Comentario a las lecturas del VI domingo de Pascua. ABC, 4 de mayo de 1997.
Nacidos para amar. Esta es la gran realidad de la vida, cuando se la contempla desde la fe en el Dios de la Revelación cristiana. El mensaje pascual de este domingo es el amor. Dios es amor y es auténtico, porque su voluntad es la redención universal. Dios es el Señor de todos, no tiene preferencias por estos o aquellos grupos, por estas o aquellas razas. Todos los hombres pueden recibir su Espíritu.
Como el Padre ama a Cristo, así nos ama Él. Quien no ama, no puede conocer a Dios. Amor de Dios a los hombres y de los hombres a Dios. Y por ello amor de los hombres unos para con otros. Esto es lo que viene a decirnos san Juan, como nos lo acaba de decir Juan Pablo II en Sarajevo. ¡Cuándo llegará el día en que los hombres nos amemos de verdad!
Se oye la risa sarcástica de los que se burlan de estos anhelos, porque, según ellos, no son más que místicos afanes de seres débiles e infelices. Se oye también el suave rumor de los que pisan la tierra con cuidado para no hacer daño a nadie, los que se buscan para reconciliarse, los que perdonan para ser perdonados, los que son buenos y quieren seguir siéndolo. ¡Cuántos hay en el cristianismo y en otras religiones, en estas y aquellas razas! ¡Qué bien hace Juan Pablo II, predicando incesantemente el amor con palabras, que envuelven el corazón de los hombres como si fuera un cálido abrazo de padre, que lo sabe todo y a todos quiere abrigar, mientras cae la nieve alrededor!
Que le acompañen centenares, miles, millones de hombres influyentes en la sociedad y predicando el amor… No solo predicándolo, viviéndolo, ayudando a vivirlo, y llegará un día en que los niños y los grandes, en los foros nacionales e internacionales, se insistirá en que el hombre, el hombre europeo y el americano, el de África, Asia, Oceanía, ha nacido para amar y tiene que amarse.

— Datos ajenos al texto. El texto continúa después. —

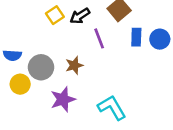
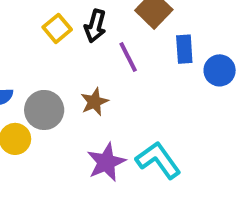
black arrow: (80, 16) -> (95, 26), turned -36
blue circle: (160, 39) -> (220, 70), moved
purple star: (63, 99) -> (106, 162), moved

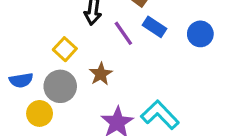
yellow square: (57, 28) -> (65, 49), moved
blue rectangle: (184, 49) -> (154, 27), moved, turned -45

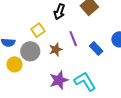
blue rectangle: (154, 27) -> (96, 49), moved
purple line: (123, 33) -> (73, 39), moved

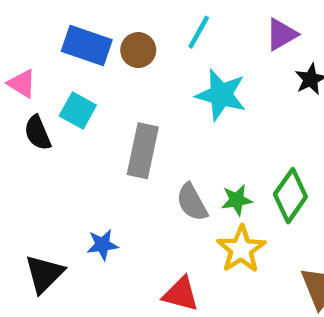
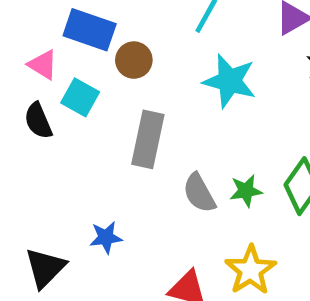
brown circle: (138, 50) -> (134, 60), moved
pink triangle: (22, 84) -> (43, 65), moved
yellow star: (241, 249) -> (251, 270), moved

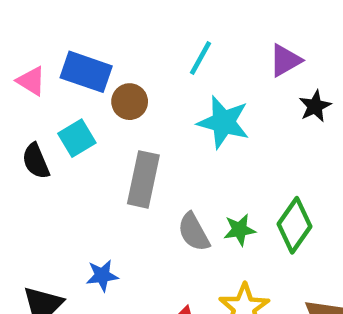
pink triangle: (43, 65) -> (31, 81), moved
cyan square: (80, 97) -> (77, 138), turned 30

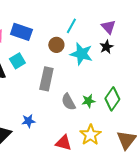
purple triangle: (285, 60) -> (108, 27), turned -42
brown circle: (130, 102) -> (56, 45), moved
black star: (315, 106) -> (106, 47), moved

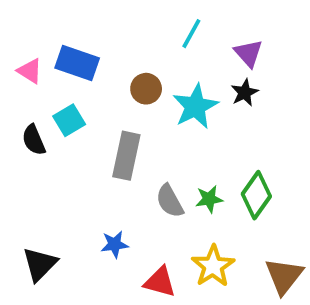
cyan line: (71, 26) -> (191, 34), moved
cyan star: (81, 54) -> (195, 106), turned 30
blue star: (28, 121) -> (115, 244), moved

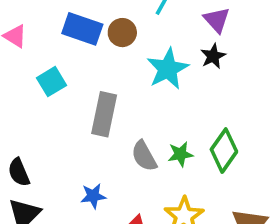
blue rectangle: (77, 63) -> (82, 29), moved
brown circle: (146, 89) -> (122, 33), moved
black semicircle: (34, 140) -> (19, 172), moved

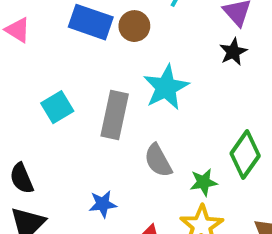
cyan star: (168, 69) -> (166, 87), moved
cyan square: (51, 82) -> (57, 107), moved
green star: (180, 154) -> (204, 182), moved

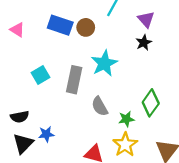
black semicircle: (22, 178) -> (20, 117), turned -78
blue star: (103, 204) -> (46, 134), moved

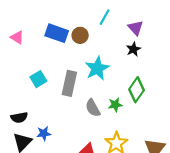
green diamond: (151, 103) -> (137, 90), moved
green star: (126, 119) -> (115, 105), moved

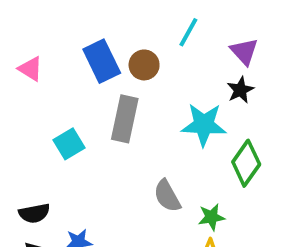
blue rectangle: (57, 33) -> (102, 61), turned 45
cyan star: (97, 68) -> (204, 125), moved, turned 30
gray rectangle: (69, 83) -> (125, 119), moved
green star: (115, 105) -> (211, 217), moved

Que empiecen a decirlo los jóvenes de la Universidad, los que trabajan en los campos, los talleres y las oficinas, los adultos, los ancianos, todos cuantos puedan hablar, y que la Iglesia sepa educar a todos en ese nuevo lenguaje, el del amor hasta la muerte.
No un amor despojado de la carga y el gozo personal, que el corazón lleva consigo, en cuanto a afectos, sentimientos, simpatías, relaciones, comprensión, respeto, donación, servicio, porque de lo contrario sería una abstracción más. Todos defendemos y queremos el amor, pero el peligro está en que inconscientemente lo aplicamos sólo en la medida en que ese amor nos sirve a nosotros.
La Iglesia, comunidad de fe, de esperanza y de amor, no es un monopolio particular, en el que se puedan manipular los dones del Espíritu a gusto y servicio de la propia espiritualidad o de la propia línea de pensamiento y de acción. Por eso es necesaria siempre la intervención de la Jerarquía incluso en relación con los carismas del Espíritu, para evitar tendenciosidades y exclusiones, a las que siempre es proclive la condición humana.
Fomentar la separación entre buenos y malos, entre integristas y progresistas, entre antiguos y modernos, entre amigos y enemigos es, cuando menos, artificial y farisaico. Digo fomentar en el sentido de que demos lugar a comportarnos de manera, que surjan esas divisiones tan nocivas entre unos y otros. Con lo cual no quiero decir que todo nos dé igual. Quiero decir que lo importante es amarnos los hombres unos a otros, y con este amor como base y fundamento, aprender unos de otros e ir buscando en todo momento la verdad, que nos hace libres.
La fuerza de la vida cristiana sólo progresa en la medida en que se desarrolla en nosotros el sentido de la amistad con Dios y la fraternidad con los hombres.